В марте Григорий гравировал карту Индии. Позвали к хозяину.
— Капитан Торвальдсон ищет помощника, — сказал Брандт. — Может быть, ты ему и подойдёшь. Зайди в таверну «Копчёный угорь», потолкуй с ним. Жалко отпускать доброго мастера, да как отказать другу.
Кнута Торвальдсона в таверне Янко угадал сразу: тощий, длинный норвежец с продубленным лицом и короткой, шкиперской бородкой. Капитан угостил Гришу добрым пивом с копчёной рыбкой и долго выспрашивал: кто, откуда и что умеет.
— У меня помер второй помощник. А плыть в Йемен без человека, хоть немного знающего арабский, никак нельзя. Опять же, бумаги писать и бухгалтерию вести я не мастер. Могу взять тебя на его место. Сорок талеров в месяц на всём готовом. Правда, опасно. В Ост- Индийской компании из четырёх отправленных кораблей домой возвращаются три. Да я ещё мечтаю на возвратном пути завернуть к югу. Тасман искал там Южный материк, не нашел. Может, нам повезёт? Так что, ежели страшно, лучше откажись сразу. Предупреждаю честно. Думай, парень.
— Да я ни разу в море не бывал, — засомневался Гриша.
—Каждый из нас когда-то выходит в море в первый раз, — засмеялся Торвальдсон. — Первые дни будешь травить, потом привыкнешь.
— Так, сходу, поменять всю жизнь?
Грише стало страшно. Но Торвальдсон ему понравился. «Сразу видно, капитан, — подумал он. — Такой не растеряется, не сробеет. Потом, путешествие к Южному материку, в неведомые страны. Здорово! И Янко верно сказал, что надо искать свою дорогу!» Согласился.

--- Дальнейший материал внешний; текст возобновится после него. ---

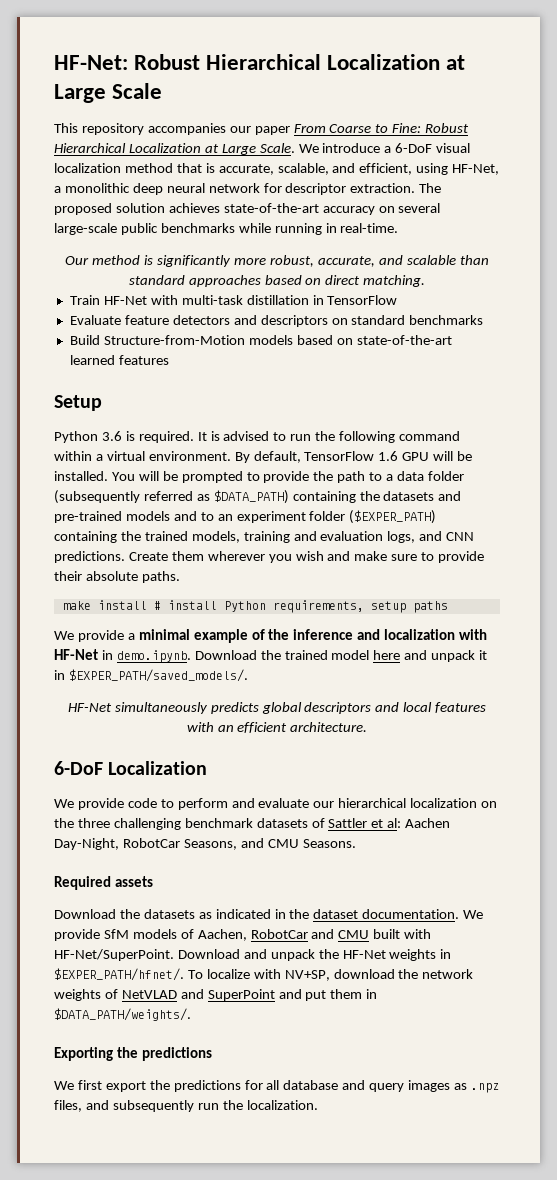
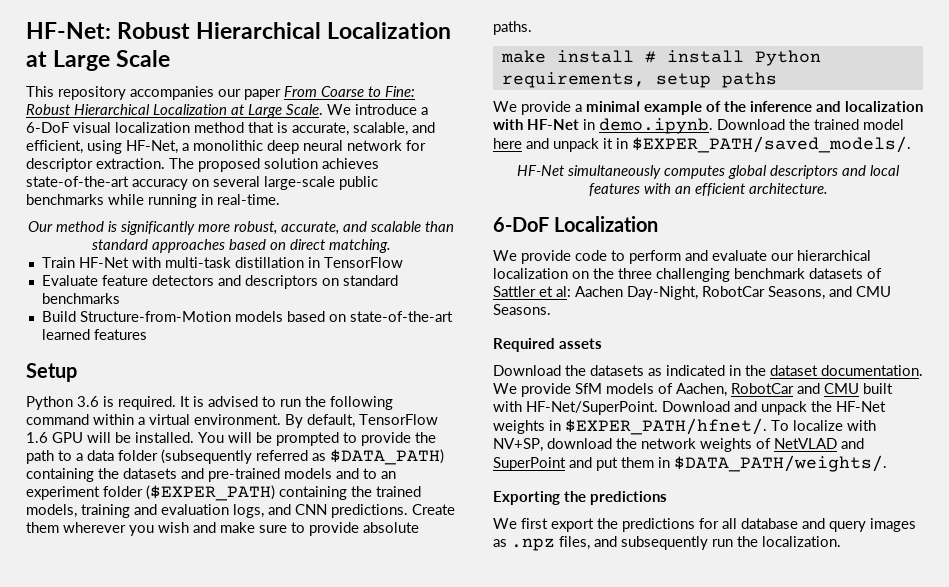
[54,571,82,581] their -> (359, 529) none
[210,702,259,714] predicts -> [664,165,725,179] computes

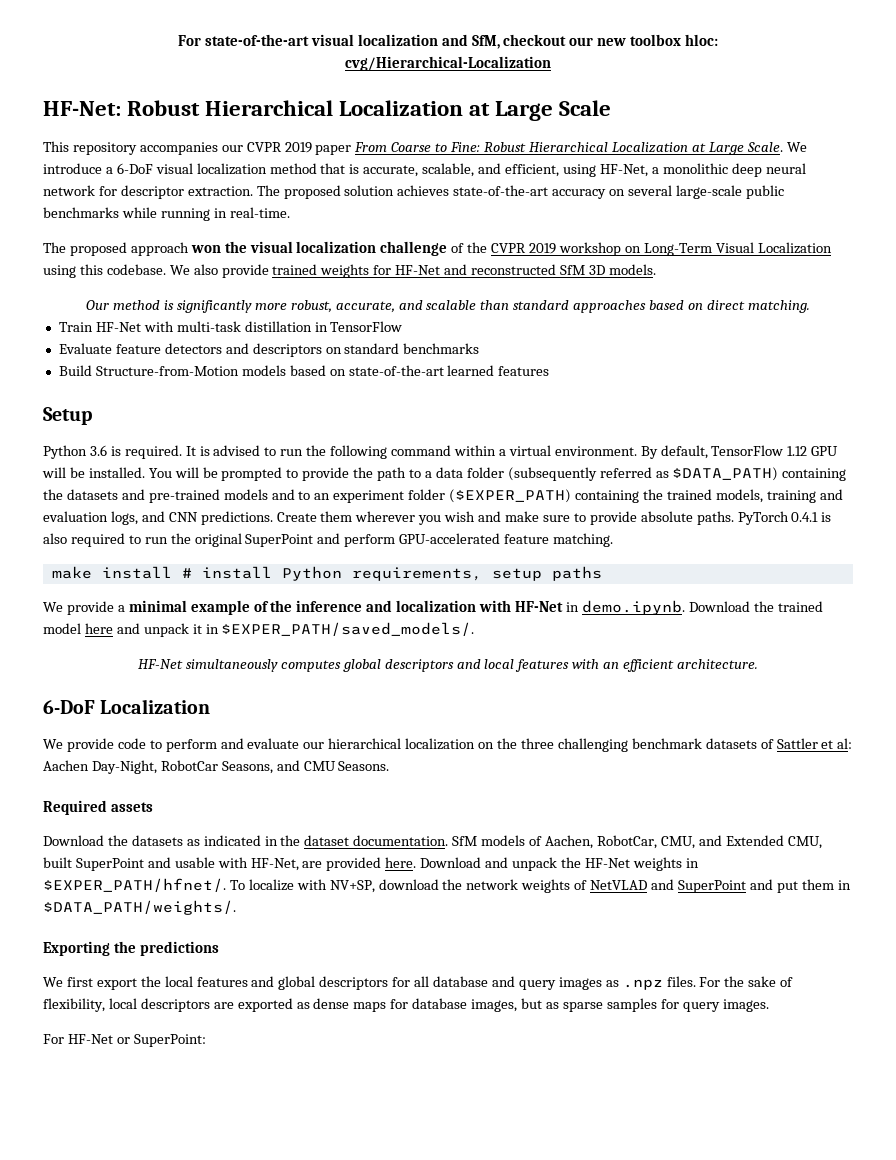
(26, 30) none -> [177,34,719,49] [345,56,551,71] For state-of-the-art visual localization and SfM, checkout our new toolbox hloc: // cvg/Hierarchical-Localization //
(241, 93) none -> [246,142,312,153] CVPR 2019
(280, 199) none -> [43,241,832,256] [43,264,656,278] // The proposed approach won the visual localization challenge of the CVPR 2019 workshop on Long-Term Visual Localization using this codebase. We also provide trained weights for HF-Net and reconstructed SfM 3D models.
[26,432,48,443] 1.6 -> [787,446,808,456] 1.12
(532, 28) none -> [737,511,832,525] [43,533,614,547] PyTorch 0.4.1 is also required to run the original SuperPoint and perform GPU-accelerated feature matching.
[493,383,571,397] We provide -> (449, 840) none
[731,383,893,394] [493,401,658,415] RobotCar and CMU built with HF-Net/SuperPoint. -> [596,835,822,849] [43,857,417,871] RobotCar, CMU, and Extended CMU, built SuperPoint and usable with HF-Net, are provided here.
[622,518,695,532] predictions -> [164,976,389,990] local features and global descriptors
[559,536,841,550] files, and subsequently run the localization. -> [666,976,794,987] [43,998,769,1012] [43,1034,206,1047] files. For the sake of flexibility, local descriptors are exported as dense maps for database images, but as sparse samples for query images. // For HF-Net or SuperPoint:

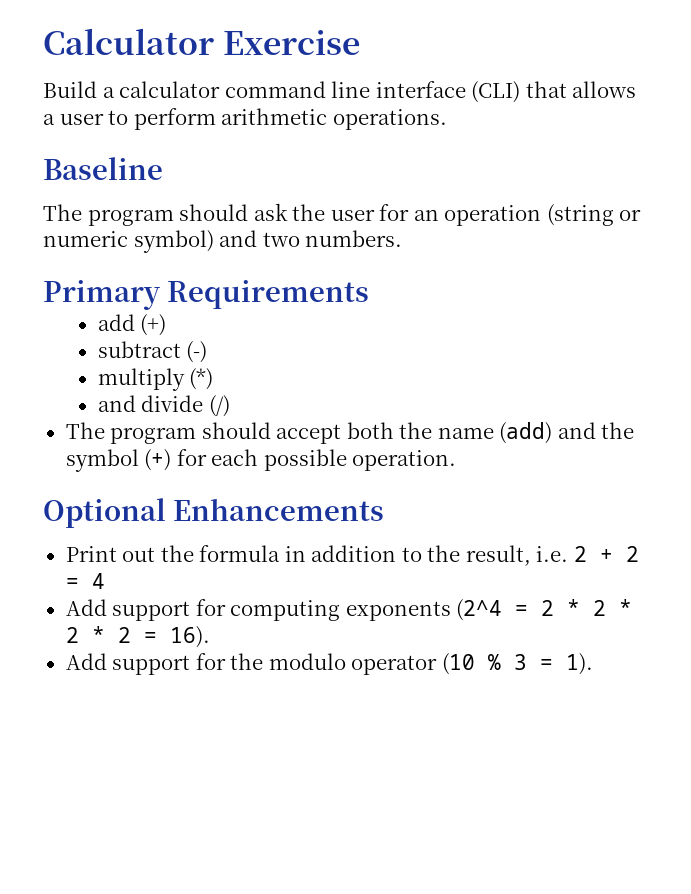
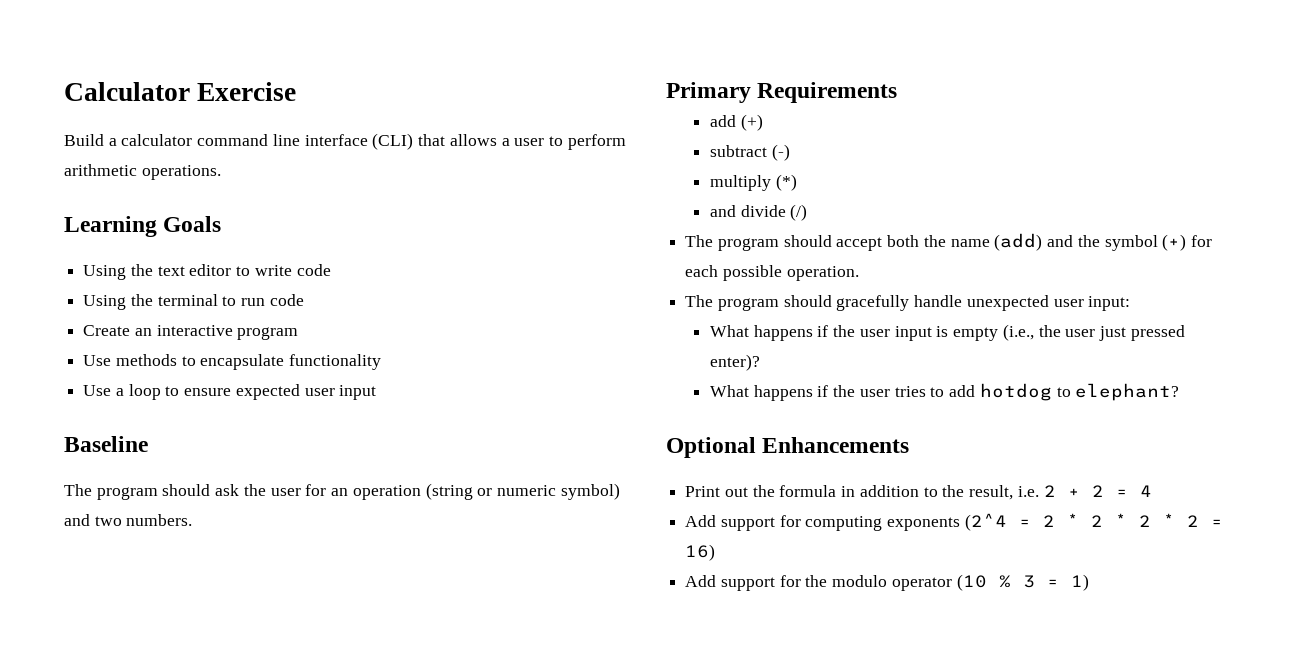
(447, 119) none -> [64,216,222,237] [83,264,331,280] [83,294,304,310] [83,325,299,340] [83,354,382,370] [83,384,377,400] // Learning Goals // Using the text editor to write code // Using the terminal to run code // Create an interactive program // Use methods to encapsulate functionality // Use a loop to ensure expected user input
(457, 460) none -> [685,295,1131,311] [710,324,1185,341] [710,354,761,371] [710,383,1180,401] // The program should gracefully handle unexpected user input: // What happens if the user input is empty (i.e., the user just pressed enter)? // What happens if the user tries to add hotdog to elephant?
[169,626,210,648] 16). -> [685,544,716,561] 16)
[565,653,593,675] 1). -> [1070,574,1089,591] 1)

Месяца полтора Григорий сидел над бумагами, проверял груз. После Пасхи пузатый торговый корабль отплыл в океан.
1994 - 2010
ВСТРЕЧИ
Таня
Август 1938 года. Как всегда по воскресеньям, в большой коммуналке старого дома на Воронцовской шумно. Базарят бабы на кухне, поёт, разучивая свои куплеты «артист эстрады Эдик Одесский», ссорятся и бьют посуду Сукины, и во всех восьми жилых комнатах из чёрных тарелок репродукторов гремит победно голос Левитана, возвещая об очередных рекордах стахановцев.
Лидия Петровна этих шумов не слышит: привыкла — выходной. С утра она сварила обед на три дня, прибралась в комнате, постирала и развесила на крохотном балкончике своё бельишко — можно и отдохнуть, разложить на круглом, обеденном столе «Могилу Наполеона», любимый пасьянс покойного дедушки Алексея Петровича.
Тихий, робкий стук в дверь Лидия Петровна услышала сразу. Подумала, что кто-то из соседей:
— Войдите!
В двери протиснулась худая, смуглая девочка-подросток в грязном платочке.
— Я к вам, тётя Лида. Можно?
— Таня! — Лидия Петровна кинулась к племяннице, обняла, прижала к груди.
Последний месяц шли массовые аресты командиров Красной Армии, и Лидия Петровна очень боялась за сестру и за её мужа, полковника Коровина. Он служил в Забайкалье.
— Папу арестовали?
—И маму тоже, — кивнула девочка. — Она наказала мне ехать к вам, в Москву.
— Бедняжка моя, милая! Как же ты добралась одна из Читы?
— Доехала, — устало улыбнулась Таня. — Под лавками, в рабочих поездах. В Перми проводница пожалела, пустила в своё купе.
—Голодная?
—Не очень. Потерпеть можно. Мне бы помыться, тётя Лида. Боюсь, завшивела в дороге.
—Сейчас согрею воду! Вроде бы ванна свободна.
Отмыв и накормив девочку, тётя Лида усадила Таню на диван:
—Рассказывай!
— По гарнизонам уже давно шли аресты. Папа мне ничего не говорил, да я и так всё видела. Как они с мамой до рассвета ворочались, шептались, слушали. Господи! Ждать так страшно! Дошла очередь и до нас. Среди ночи подъехала машина, слышу, сапоги протопали мимо нашей двери, наверх, значит, к комдиву. Папа сразу встал, оделся. А мне мама приказала лежать. Пришли под утро. Всё в доме перевернули, забрали папу. Мама начала собираться в Читу: «Это ж нелепость какая! Я до самого главного дойду! Я всё скажу!». Мама же отчаянная. Я ей говорю: «Я одна не останусь! Поеду с тобой».
Мама никогда никого не боялась. А в этот раз, видно, даже ей стало страшно. В Чите мы сначала зашли в церковь. Мама встала на колени перед образом Пресвятой Богородицы. Молилась и плакала. Я не умею молиться, только просила: «Матерь Божья! Ты добрая. Ты всё можешь. Спаси моего папу!»